▸ TEXT EXCERPT:
+ + + + +

By trial and error we stimulated our sexual organs, and eventually some liquid came out of Mizuto.
The inside of my vagina was dry, and I felt a sharp pain that I’d never felt before. The sensation of water flowing into my body was much more mysterious than usual. It felt like Mizuto was making it rain inside my body.
Vanishing World shows us a realm in which the fundamental human drives to seek love and sex have become obsolete. Ultimately, it’s a story about what it means to be “normal” in a changing culture. Amane, in spite of her sexual deviancy, is not an embittered, alienated outsider on the margins of society. She actively strives to conform, finding that her inner life is shockingly malleable — up to a point. When we finally reach that point at the very end of the book, what results are 10 of the most disturbing pages I have ever read. It’s a brilliant, shocking conclusion to an eerie novel.
This isn’t a reading experience that will appeal to everyone, but it’s clear that Murata is a major talent. I want to be unsettled by my literature. I crave new and intense inner experiences, and Murata delivers them in spades with Vanishing World. She is a prophet for the new social paradigms emerging, first in the East and now in the West — a writer to show us how perverse our normalcy can be.

+ + + + +

▸ LISTED ENTRIES:

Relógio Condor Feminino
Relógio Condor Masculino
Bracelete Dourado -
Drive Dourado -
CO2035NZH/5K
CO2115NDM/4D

+ + + + +

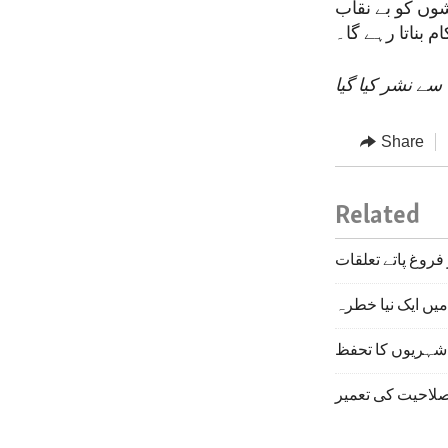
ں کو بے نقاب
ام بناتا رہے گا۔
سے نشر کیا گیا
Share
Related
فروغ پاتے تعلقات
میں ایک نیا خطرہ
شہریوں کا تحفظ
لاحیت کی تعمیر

+ + + + +

▸ REQUIRED ACTION 1: Retype the part of the Vanishing World review between "The inside of" and "an eerie novel.", inclusive.
▸ REQUIRED ACTION 2: Put this sentence from the Vanishing World review into Spanish: "Ultimately, it's a story about what it means to be 'normal' in a changing culture."

▸ ANSWER SECTION 1:
The inside of my vagina was dry, and I felt a sharp pain that I’d never felt before. The sensation of water flowing into my body was much more mysterious than usual. It felt like Mizuto was making it rain inside my body.
Vanishing World shows us a realm in which the fundamental human drives to seek love and sex have become obsolete. Ultimately, it’s a story about what it means to be “normal” in a changing culture. Amane, in spite of her sexual deviancy, is not an embittered, alienated outsider on the margins of society. She actively strives to conform, finding that her inner life is shockingly malleable — up to a point. When we finally reach that point at the very end of the book, what results are 10 of the most disturbing pages I have ever read. It’s a brilliant, shocking conclusion to an eerie novel.

▸ ANSWER SECTION 2: En definitiva, es una historia sobre lo que significa ser «normal» en una cultura cambiante.